Musibah dalam visi kitab suci adalah akibat dari ulah dan perbuatan manusia, yang tidak peduli atas hukum-hukum yang mengatur kehidupan itu sendiri, seperti nafsuh keserakahan manusia untuk mendapatkan kekayaan sebanyak-banyaknya, sehingga mendorong mereka melanggar hukum-hukum kehidupan.

Selanjutnya al-Qur’an (Surah al-Bakarah:155) mengatakan: “dan sungguh akan kami berikan cobaan kepadamu, dengan ketakutan, kelaparan, kekurangan harta jiwa dan buah-buahan. Dan berikanlah kabar gembira kepada orang-orang yang sabar”. Ya, musibah memang menakutkan, sebab mendatangkan kelaparan di mana-mana merenggut nyawa, dan semuanya itu harus diterima sebagai cobaan Tuhan kepada kita, karna memang semuanya itu terjadi di luar keinginan dan kehendak manusia sendiri, bahkan manusia tidak kuasa untuk menghalanginya.

Seperti halnya musibah wabah virus corona yang kini menggetarkan dunia, karna mereka hadir dimana-mana, tanpa memandang rasa, agama, etnik serta kebangsaan. Bahkan virus ini dapat membuat manusia harus menjauh dari semua aktivitas massal, termasuk menjalankan ritual keagamaan. Lebih ekstrimnya lagi virus ini memaksa manusia untuk mengosongkan masjid-mesjid suci, warkop-warkop  dan tempat keramaian lainya. Masing-masing Negara merespon virus ini dengan cara berbeda. Ada Negara yang mengunci wilayahnya dan memaksa warganya untuk tidak bepergian dan ada pula yang memilih opsi yang berbeda. Semuanya ini terjadi di luar kesadaran kita sebagai manusia.

Dalam menyingkapi musibah ini, kita tidak bisa menyalahkan orang lain, menggugat sana dan menggugat sini. Kita pun tidak bisa menebarkan caci maki atas semua kejadian dan musibah itu. Bahkan, sikap yang tidak arif mencari kambing hitam dan menyalahkan orang lain, sebab akan berakibat munculnya perasaan tidak menerima atas kejadian yang menimpanya dan akan membawanya larut dalam duka nestapa  yang berkepanjangan. Dan itu bisa mendatangkan frustasi dan menyeret jiwa pada jurang kejatuhan dan kehancuran, hati jadi kelam dan mata jadi gelap, dan sebagainya.

Al-Qur’an (Surah al-Baqarah: 156) mengatakan: “Orang-orang yang apabila ditimpa musibah, mereka mengucapkan , “kita semua milik Allah SWT dan kita semua akan kembali kepadanya.” Mereka itulah yang mendapatkan berkah yang sempurna dan rahmat dari Tuhan, dan mereka itulah orang-orang yang mendapatkan petunjuk.

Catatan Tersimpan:

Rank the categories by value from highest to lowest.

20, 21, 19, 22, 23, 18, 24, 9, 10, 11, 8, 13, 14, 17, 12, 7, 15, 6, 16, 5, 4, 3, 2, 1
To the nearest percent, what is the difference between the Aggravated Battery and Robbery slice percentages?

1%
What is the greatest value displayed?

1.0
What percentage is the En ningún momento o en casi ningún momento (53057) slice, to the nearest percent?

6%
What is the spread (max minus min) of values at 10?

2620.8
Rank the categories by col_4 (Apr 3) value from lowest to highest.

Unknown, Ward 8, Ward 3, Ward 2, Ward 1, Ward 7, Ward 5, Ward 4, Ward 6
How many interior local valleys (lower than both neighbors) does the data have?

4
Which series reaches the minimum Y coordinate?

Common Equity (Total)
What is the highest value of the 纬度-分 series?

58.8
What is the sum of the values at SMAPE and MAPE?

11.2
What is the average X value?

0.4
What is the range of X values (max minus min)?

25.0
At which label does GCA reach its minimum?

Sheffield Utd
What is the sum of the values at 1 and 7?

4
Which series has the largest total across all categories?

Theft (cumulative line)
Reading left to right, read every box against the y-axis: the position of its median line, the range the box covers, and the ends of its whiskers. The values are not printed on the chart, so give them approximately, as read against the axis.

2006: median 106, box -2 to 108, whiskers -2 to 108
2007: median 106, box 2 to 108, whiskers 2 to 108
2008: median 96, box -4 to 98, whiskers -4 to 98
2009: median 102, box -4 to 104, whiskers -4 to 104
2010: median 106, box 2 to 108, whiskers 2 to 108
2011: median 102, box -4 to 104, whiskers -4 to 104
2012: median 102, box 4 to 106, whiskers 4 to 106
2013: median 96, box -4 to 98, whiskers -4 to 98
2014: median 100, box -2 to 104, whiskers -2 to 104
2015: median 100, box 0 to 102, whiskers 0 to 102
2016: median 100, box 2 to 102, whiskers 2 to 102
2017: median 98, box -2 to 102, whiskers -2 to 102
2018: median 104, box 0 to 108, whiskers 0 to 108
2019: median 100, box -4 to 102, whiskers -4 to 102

## Tugas yang Dikerjakan
A – Terjemahkan ke dalam bahasa Inggris kalimat dari teks tentang musibah dan wabah corona ini: "Masing-masing Negara merespon virus ini dengan cara berbeda."
B – Tuliskan lanjutan teks tentang musibah dan wabah corona, dimulai setelah kalimat terakhir yang ditampilkan.

## Jawaban Tiap Tugas
A – Each country responds to this virus in a different way.

B –
Kitab suci mengajar kita mengubah keadaan, dengan cara menerima setiap musibah itu dengan sabar, sebagai cobaan Tuhan kepada kita, sehingga musibah adalah bagian dari tencana Tuhan untuk mengubah kualitas kehidupan menjadi lebih baik. Bukankah musibah adalah ujian kita? Oleh karna itu, dalam kepasrahan yang total atas rencana Tuhan itu, dan tetap berusaha semaksimal mungkin mencegah musibah itu untuk menuju takdir Tuhan yang lain, maka akan muncullah kekuatan dan harapan baru untuk bangkit membangun kehidupan yang lebih baik.

Dalam kepasrahan yang total, energi ilahi terserap masuk dalam relung batinnya yang paling dalam, dan menggugah semangatnya memulai kehidupan baru. Sehingga musibah membuatnya seperti dilahirkan kembali, badai pasti berlalu dan musibah pun membawa rahmat, bencana membawa nikmat.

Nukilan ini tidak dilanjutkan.